Results: The capacity of a panel of 30 mer synthetic peptides covering the full length of Hlp to bind to heparin/heparan sulfate was analyzed by solid phase assays, NMR, and affinity chromatography. An additional active region between the residues Gly46 and Ala60 was defined at the N-terminal domain of Hlp, expanding the previously defined heparin-binding site between Thr31 and Phe50. Additionally, the C-terminus, rich in Lys residues, was confirmed as another heparan sulfate binding region. The amino acids in Hlp identified as mediators in the interaction with heparan sulfate were Arg, Val, Ile, Lys, Phe, and Thr.

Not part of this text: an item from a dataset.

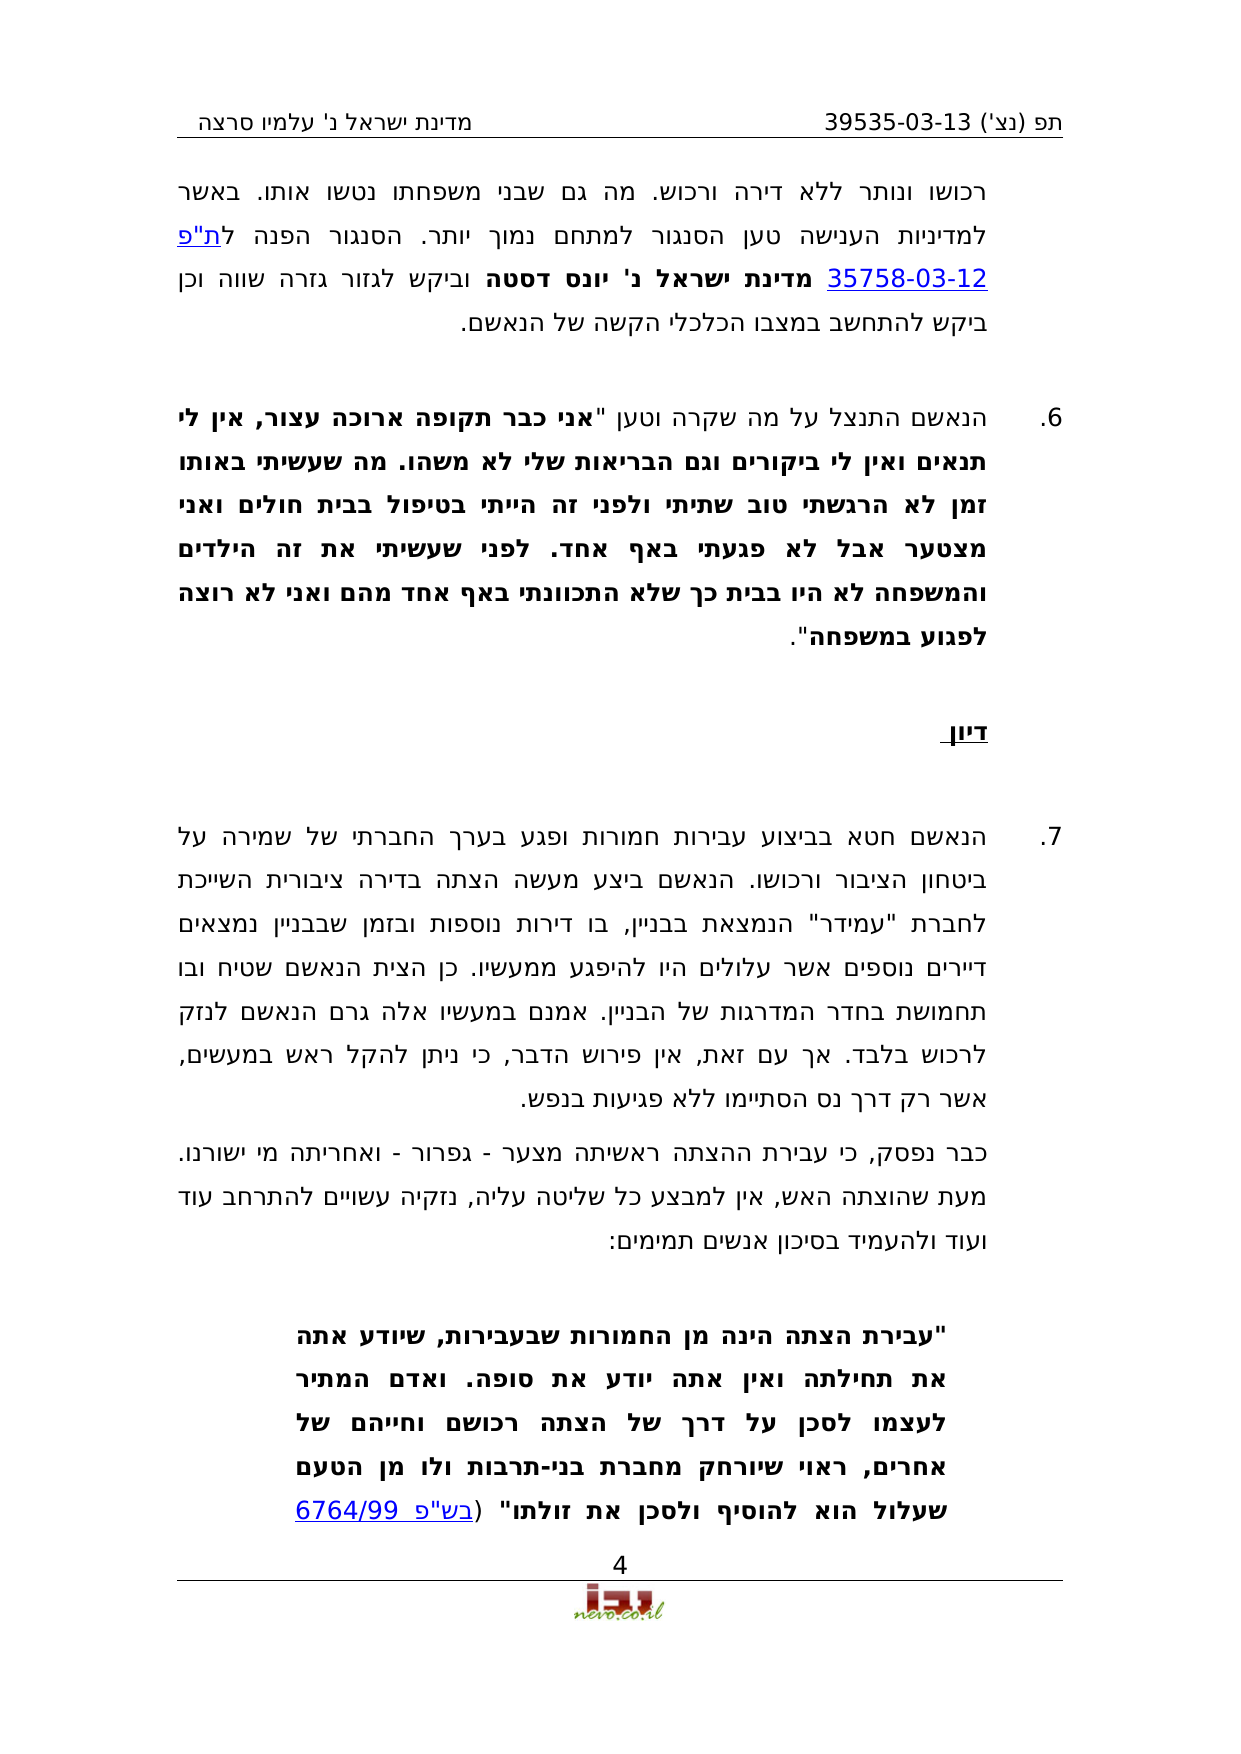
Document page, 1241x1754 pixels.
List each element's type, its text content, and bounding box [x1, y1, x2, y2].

text "עבירת הצתה הינה מן החמורות שבעבירות, שיודע אתה את תחילתה ואין אתה יודע את סופה. ואדם המתיר לעצמו לסכן על דרך של הצתה רכושם וחייהם של אחרים, ראוי שיורחק מחברת בני-תרבות ולו מן הטעם שעלול הוא להוסיף ולסכן את זולתו" (בש"פ 6764/99 מחאמיד נ' מדינת ישראל (לא פורסם, 14.10.99), מפי השופט (כתוארו אז) מ' חשין). [295, 1321, 948, 1525]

Conclusion: Our data indicate that Hlp interacts with heparan sulfate through two distinct regions of the protein. Both heparan sulfate-binding regions here defined are preserved in all mycobacterial Hlp homologues that have been sequenced, suggesting important but possibly divergent roles for this surface-exposed protein in both pathogenic and saprophic species.

Figure 1

Hlp peptides corresponding to the C-terminal domain bind heparan sulfate. (A) Microtiter-plate wells coated with 50 μL of 0.1 μM Hlp or 50 μL of 0.65 μM individual 30-mer synthetic peptides covering the entire sequence of Hlp were incubated with biotinylated heparan sulfate in phosphate buffer 10 mM, pH 7.2. Heparan sulfate binding was measured by adding streptavidin peroxidase to the wells and expressed in absorbency units at 490 nm. The data are expressed as mean ± SD of a representative experiment from five independent ones performed in duplicate. (B) Microtiter-plate wells were coated with Hlp or peptides p31–60, p136–165, and p151–180 and biotinylated heparan sulfate was added in the presence of increasing concentrations of NaCl. Heparan sulfate binding was quantified as above.

Figure 2

Elution profiles of p31–60, p136–165, and p151–180 from a Heparin-Sepharose affinity colunm. Individual peptides bound to the column were eluted with a 0 – 2 M gradient of NaCl. Peptides p31–60, p136–165, and p151–180 were eluted, respectively, at 1.09, 1.31, and 1.29 M NaCl.

Figure 3

STD-TOCSY of p16–45 in presence of heparan sulfate. (A) Reference TOCSY spectrum of p16–45 (2 mM) in the presence of heparan sulfate (10 μM). (B) STD-TOCSY spectrum. Spectra were recorded in PBS-D₂O, pH 7.6, 25°C with mixing time of 66 ms, 32 scans per t1 increment. 200 increments were collected in an interlaced mode for on or off pre-saturation.

Figure 4

Association of peptides p31–60 and p46–75 with heparan sulfate. (A) STD-TOCSY of p31–60 (2 mM) in the presence of heparan sulfate (10 μM). (B) STD-TOCSY spectrum of the aromatic region. (C) STD-TOCSY of p46–75 (2 mM) in the presence of heparan sulfate (10 μM). Spectra were recorded as in Figure 3.

Figure 5

Association of peptides p136–165 and p151–180 with heparan sulfate. (A) STD-TOCSY of p136–165 (2 mM) in association with heparan sulfate (100 μg). (B) STD-TOCSY of p151–180 (2 mM) in the presence of heparan sulfate (10 μM). Spectra were recorded as in Figure 3.

Figure 6

Protein sequence alignment of Hlp from M. leprae, and MDP1 and HBHA from M. tuberculosis. The sequence of Hlp and MDP1 surrounded by the black straight-lined box corresponds to the heparin-interacting region (region I) proposed in this study. The sequence underlined by a red line represents the other heparin-interacting region (region II). The heparin-binding domain of M. tuberculosis HBHA is also shown on the bottom. The sequence alignment was prepared via the Jalview Java Alignment Editor version 2.2 [26].